SELECTED TEXT:
********************

# Here for advice, marriage is dying



## Lonely&ConfusedMe (Jan 26, 2013)

I'll try to keep this brief, though I probably won't be successful. 

I met my wife when I was 16, she was 17. Been together 17 years, married for 11. We have two amazing little girls, 10 & 6. 

We've always had what I thought was a wonderful relationship. We love each other very much, and we respect each other greatly. On thanksgiving day of 2011 she told me she wanted a separation. We had been having some troubles, but nothing that I thought was that bad. She told me that I was "non-communicative" and "emotionally unavailable". I moved out for three months or so and we started doing individual therapy. Insurance issues, and our preference, prevented us doing traditional MC. We see the same therapist, separately, and work towards the middle by working on ourselves individually. After about three months I moved back in and I thought we were doing really well. We had a family vacation in the summer of 2012 that was awesome. Shortly after that vacation something happened to my wife, I don't know what, but she changed...

I readily admit now that I wasn't meeting her emotional needs prior to my getting therapy. She had an EA with a co-worker. That was something that hurt me to the core. She agreed to go NC with him, at least as much as was feasible while working for the same company. That was prior to therapy. 

Fast forward to the second half of 2012 and now my wife is unhappy. I'm trying all I can do to make her happy and it's just not happening. Physically, the connection just totally fell off. She decided she wasn't attracted to me. That also hurt beyond belief. My wife has battled weight and self-esteem issues our entire relationship, but I've never seen any of that. The love I have for her enables me to just see past it. I tell her, or at least told her (until recently), every day how much I loved her, how beautiful she is to me. It's the truth, too... I love the way she looks, she's gorgeous. 

I think I'm a good husband. I cook, I clean, I do my fair share with the kids, I work full time. Now it appears she's hung up on a couple of things. I don't share her faith... She's a newly converted Christian (former Catholic), and I'm an atheist. So in the last 15 months or so of therapy I've worked diligently on being more emotionally supportive and communicative, and I've done a good job. I've made great strides in these areas. I've also worked very hard to understand her faith, and even if I can't be a part of it, I've worked to respect it and support it. I don't interfere with her teaching the kids in her mold spiritually. The point being that I've addressed, and continue to address, her issues. In return I've received a wife who isn't attracted to me, shows me very little affection or attention of any kind. She also, as it turns out, has been chronically dishonest with me, about things large and small, and consequently I don't trust her. 

She makes more money than I do and is very bothered that I'm not more "successful" professionally. Translation: I don't make enough money. I'm not making minimum wage though, I do ok. We live in a nice area, we have everything we need, but we're not setting the world on fire. 

We're at this place now where I'm very hurt. She's not attracted to me, but can't tell me why, or what I can work on to improve it... She's intensely disturbed that she married someone who is faithless. I also had a car accident in 2008 that resulted in chronic pain that I'll probably experience for the rest of my life, and this wears on her. Conversely, I don't trust my wife and she had an EA that I still hurt from. She's lied to me for so long I feel like I don't even know who she is.

********************

ABOUT THIS EXERCISE: Please reproduce the passage of the forum post starting at "# Here for advice, marriage" and ending at "girls, 10 & 6.". The material comes from a separate source, not from the forum post.

********************

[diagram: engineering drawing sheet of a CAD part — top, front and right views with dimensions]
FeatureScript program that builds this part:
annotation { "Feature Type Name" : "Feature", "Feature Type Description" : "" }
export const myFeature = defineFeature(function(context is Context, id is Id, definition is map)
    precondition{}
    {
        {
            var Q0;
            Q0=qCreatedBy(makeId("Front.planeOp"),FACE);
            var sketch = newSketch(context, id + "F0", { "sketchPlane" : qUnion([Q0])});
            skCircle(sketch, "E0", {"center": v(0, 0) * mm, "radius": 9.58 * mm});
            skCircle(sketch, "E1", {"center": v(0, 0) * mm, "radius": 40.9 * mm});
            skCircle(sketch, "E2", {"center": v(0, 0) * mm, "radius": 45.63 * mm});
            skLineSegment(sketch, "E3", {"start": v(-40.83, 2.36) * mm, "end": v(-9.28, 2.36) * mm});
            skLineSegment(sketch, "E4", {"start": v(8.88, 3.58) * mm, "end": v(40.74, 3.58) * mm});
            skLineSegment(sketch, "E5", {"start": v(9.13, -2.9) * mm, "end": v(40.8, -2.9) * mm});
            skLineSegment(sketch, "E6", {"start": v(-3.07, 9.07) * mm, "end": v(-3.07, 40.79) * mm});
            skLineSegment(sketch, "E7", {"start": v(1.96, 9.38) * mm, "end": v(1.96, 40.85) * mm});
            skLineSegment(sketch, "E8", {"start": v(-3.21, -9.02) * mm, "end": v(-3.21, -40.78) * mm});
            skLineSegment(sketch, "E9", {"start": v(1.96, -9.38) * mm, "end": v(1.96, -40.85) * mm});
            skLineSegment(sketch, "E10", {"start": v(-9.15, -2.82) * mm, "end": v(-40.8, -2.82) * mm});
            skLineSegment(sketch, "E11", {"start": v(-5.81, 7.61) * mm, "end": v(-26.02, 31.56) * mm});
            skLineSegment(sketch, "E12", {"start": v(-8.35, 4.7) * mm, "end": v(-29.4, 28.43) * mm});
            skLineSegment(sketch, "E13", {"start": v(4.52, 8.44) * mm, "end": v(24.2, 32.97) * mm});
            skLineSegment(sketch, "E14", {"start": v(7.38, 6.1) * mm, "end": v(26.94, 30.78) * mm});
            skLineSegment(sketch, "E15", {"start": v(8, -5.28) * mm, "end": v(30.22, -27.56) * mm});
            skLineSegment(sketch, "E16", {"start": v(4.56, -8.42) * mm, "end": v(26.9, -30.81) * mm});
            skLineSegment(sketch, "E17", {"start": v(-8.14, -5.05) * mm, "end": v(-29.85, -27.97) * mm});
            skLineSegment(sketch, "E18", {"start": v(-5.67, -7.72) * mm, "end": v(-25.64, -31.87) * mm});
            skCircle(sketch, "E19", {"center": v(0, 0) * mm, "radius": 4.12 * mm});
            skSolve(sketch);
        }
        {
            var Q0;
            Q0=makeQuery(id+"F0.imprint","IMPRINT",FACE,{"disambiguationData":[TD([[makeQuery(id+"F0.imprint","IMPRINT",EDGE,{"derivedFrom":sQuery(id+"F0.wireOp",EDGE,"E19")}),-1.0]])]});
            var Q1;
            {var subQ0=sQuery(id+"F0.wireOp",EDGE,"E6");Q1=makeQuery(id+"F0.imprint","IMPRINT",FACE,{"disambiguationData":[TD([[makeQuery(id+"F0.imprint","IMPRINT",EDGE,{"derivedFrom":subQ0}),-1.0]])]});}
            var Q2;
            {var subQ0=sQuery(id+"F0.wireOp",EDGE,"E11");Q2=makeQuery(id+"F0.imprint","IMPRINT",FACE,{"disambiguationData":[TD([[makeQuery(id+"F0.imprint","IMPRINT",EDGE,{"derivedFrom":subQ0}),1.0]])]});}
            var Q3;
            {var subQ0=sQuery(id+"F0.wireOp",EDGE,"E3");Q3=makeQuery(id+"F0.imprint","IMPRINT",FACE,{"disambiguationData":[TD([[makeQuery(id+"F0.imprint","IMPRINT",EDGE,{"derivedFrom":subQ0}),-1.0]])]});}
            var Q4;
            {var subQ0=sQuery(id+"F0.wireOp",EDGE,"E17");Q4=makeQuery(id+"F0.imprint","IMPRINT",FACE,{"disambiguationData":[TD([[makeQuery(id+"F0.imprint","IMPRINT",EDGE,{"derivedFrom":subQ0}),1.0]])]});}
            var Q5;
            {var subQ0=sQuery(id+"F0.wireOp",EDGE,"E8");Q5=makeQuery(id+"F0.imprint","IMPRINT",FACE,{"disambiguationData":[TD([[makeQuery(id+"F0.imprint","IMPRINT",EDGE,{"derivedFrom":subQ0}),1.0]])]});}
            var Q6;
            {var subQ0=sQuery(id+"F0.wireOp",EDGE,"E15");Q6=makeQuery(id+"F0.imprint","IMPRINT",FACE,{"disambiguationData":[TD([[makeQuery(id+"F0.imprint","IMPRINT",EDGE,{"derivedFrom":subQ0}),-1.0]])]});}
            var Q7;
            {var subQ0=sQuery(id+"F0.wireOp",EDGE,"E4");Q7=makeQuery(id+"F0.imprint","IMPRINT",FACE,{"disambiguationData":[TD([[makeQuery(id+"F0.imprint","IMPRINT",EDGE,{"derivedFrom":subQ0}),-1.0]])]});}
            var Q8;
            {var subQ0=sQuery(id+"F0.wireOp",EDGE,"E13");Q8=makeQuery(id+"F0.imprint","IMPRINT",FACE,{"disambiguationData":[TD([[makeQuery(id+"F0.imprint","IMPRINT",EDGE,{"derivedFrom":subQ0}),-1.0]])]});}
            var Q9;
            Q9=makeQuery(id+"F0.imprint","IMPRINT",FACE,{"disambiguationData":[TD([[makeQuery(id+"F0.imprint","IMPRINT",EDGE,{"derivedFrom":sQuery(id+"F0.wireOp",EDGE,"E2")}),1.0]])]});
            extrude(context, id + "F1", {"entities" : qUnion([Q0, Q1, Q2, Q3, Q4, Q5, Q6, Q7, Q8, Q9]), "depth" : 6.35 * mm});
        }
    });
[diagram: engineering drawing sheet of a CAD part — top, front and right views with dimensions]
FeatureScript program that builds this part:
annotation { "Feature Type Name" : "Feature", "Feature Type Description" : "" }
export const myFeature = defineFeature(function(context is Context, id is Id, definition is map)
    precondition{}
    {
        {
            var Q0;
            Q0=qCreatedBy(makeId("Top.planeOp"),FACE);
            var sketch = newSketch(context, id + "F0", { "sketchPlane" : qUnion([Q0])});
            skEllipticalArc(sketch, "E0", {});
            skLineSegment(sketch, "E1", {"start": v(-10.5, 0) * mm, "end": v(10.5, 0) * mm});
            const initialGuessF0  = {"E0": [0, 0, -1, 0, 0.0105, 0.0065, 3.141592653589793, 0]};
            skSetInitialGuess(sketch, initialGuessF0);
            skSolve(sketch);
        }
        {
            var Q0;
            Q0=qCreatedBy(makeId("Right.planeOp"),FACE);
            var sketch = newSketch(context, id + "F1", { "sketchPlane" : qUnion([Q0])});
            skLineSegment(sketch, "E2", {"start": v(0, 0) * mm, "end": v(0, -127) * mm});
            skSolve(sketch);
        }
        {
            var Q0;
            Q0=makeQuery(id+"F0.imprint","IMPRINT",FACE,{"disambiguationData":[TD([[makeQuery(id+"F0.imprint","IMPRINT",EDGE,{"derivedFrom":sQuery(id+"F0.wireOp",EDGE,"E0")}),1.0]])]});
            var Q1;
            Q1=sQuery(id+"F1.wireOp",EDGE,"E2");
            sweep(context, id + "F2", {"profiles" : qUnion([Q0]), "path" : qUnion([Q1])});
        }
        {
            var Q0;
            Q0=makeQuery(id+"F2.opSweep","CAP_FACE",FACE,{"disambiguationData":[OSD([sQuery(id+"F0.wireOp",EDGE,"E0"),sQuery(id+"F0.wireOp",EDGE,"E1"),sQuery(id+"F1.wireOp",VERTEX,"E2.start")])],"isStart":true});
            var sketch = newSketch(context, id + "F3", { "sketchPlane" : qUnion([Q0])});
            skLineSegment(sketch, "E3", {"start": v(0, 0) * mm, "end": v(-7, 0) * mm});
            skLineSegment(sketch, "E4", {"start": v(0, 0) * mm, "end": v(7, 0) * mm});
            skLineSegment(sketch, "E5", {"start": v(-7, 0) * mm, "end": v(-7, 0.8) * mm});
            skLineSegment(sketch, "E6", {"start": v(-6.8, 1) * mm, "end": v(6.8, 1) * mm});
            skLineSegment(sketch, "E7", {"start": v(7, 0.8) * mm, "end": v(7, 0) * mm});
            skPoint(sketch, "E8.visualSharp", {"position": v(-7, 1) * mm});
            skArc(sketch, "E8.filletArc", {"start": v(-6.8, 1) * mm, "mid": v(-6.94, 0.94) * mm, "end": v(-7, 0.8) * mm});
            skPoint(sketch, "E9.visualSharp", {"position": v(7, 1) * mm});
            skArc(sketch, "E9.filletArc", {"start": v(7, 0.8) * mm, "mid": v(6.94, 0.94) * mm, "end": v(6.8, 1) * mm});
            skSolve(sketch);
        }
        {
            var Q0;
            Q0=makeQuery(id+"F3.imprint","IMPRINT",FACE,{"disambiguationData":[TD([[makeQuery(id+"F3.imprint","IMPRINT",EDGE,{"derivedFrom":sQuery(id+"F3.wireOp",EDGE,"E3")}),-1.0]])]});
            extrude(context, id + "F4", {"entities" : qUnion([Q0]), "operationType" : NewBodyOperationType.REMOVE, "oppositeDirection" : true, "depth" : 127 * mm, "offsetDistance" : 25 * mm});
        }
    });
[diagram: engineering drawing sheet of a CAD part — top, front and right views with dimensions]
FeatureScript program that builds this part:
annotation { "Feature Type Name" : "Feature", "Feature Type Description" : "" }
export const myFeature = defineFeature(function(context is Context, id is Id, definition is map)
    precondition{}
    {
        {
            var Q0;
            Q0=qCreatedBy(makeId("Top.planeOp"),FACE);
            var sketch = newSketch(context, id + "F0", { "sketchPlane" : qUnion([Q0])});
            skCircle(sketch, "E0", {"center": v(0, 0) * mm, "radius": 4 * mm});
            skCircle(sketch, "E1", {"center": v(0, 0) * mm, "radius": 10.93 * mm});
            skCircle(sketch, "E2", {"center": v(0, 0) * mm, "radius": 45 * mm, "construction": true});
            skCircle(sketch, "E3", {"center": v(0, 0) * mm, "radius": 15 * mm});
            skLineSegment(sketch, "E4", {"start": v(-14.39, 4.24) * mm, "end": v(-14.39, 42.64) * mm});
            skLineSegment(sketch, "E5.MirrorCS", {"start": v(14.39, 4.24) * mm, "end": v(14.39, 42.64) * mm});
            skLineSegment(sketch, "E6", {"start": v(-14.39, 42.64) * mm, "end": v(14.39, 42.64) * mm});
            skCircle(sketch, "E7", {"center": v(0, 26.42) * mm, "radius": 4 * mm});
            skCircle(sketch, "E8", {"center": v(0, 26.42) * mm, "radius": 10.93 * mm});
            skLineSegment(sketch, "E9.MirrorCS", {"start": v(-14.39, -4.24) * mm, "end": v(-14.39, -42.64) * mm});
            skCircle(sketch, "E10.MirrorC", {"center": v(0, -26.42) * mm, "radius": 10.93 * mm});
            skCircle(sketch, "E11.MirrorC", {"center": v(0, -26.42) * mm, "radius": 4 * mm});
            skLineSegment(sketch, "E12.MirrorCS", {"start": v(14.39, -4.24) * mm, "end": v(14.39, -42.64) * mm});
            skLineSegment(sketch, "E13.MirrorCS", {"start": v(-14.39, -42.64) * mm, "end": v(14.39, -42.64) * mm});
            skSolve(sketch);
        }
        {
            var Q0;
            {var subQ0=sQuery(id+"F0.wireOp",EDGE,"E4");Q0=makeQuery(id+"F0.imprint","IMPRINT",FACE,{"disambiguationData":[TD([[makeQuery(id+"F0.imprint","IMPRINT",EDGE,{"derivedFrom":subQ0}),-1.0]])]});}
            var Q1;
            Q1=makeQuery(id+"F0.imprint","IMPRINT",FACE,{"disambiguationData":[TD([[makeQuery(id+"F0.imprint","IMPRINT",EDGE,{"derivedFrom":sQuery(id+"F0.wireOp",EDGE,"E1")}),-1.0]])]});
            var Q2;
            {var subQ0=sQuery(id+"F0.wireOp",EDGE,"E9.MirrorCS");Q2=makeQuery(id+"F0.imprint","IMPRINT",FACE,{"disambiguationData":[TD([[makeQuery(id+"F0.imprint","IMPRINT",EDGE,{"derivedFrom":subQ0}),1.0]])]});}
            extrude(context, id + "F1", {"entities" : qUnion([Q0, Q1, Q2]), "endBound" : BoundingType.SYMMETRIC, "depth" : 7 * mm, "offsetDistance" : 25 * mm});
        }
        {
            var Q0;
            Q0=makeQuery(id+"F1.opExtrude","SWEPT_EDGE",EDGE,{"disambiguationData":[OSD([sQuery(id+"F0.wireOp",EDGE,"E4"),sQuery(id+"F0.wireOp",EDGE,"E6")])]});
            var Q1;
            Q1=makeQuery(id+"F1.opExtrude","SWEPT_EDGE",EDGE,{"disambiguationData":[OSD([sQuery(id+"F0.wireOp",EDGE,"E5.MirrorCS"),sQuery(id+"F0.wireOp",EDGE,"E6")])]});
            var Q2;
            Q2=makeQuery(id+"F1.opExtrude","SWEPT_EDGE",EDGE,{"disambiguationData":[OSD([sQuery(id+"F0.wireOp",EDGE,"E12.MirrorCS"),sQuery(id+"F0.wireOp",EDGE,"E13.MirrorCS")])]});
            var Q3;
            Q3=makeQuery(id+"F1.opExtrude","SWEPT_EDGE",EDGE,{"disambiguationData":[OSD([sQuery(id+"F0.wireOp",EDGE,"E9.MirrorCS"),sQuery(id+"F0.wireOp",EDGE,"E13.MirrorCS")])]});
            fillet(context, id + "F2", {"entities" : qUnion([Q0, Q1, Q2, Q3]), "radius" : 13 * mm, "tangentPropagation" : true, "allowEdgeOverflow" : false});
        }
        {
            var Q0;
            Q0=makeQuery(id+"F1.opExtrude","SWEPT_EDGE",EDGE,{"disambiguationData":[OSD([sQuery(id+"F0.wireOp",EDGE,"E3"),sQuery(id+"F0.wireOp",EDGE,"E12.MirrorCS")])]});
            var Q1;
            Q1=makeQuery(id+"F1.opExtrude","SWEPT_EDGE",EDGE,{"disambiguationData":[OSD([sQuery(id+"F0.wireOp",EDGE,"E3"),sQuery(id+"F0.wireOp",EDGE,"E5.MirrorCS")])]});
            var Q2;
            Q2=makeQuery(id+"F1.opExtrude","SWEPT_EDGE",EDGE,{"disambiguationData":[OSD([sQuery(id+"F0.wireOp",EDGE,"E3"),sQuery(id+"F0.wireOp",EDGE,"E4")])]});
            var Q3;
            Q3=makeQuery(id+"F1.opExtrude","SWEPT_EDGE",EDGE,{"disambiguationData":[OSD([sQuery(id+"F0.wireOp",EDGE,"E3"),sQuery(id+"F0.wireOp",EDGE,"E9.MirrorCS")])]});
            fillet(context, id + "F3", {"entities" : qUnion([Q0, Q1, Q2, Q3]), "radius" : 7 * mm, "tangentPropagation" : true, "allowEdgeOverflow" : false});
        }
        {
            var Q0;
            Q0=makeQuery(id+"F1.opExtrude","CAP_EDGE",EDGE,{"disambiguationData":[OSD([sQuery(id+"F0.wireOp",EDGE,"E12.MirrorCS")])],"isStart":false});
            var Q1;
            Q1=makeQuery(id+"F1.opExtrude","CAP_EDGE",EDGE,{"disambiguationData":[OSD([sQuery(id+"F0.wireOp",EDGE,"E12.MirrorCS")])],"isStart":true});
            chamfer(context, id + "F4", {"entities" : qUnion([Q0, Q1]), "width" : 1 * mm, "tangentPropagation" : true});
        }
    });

********************

EXPECTED OUTPUT:
# Here for advice, marriage is dying



## Lonely&ConfusedMe (Jan 26, 2013)

I'll try to keep this brief, though I probably won't be successful. 

I met my wife when I was 16, she was 17. Been together 17 years, married for 11. We have two amazing little girls, 10 & 6.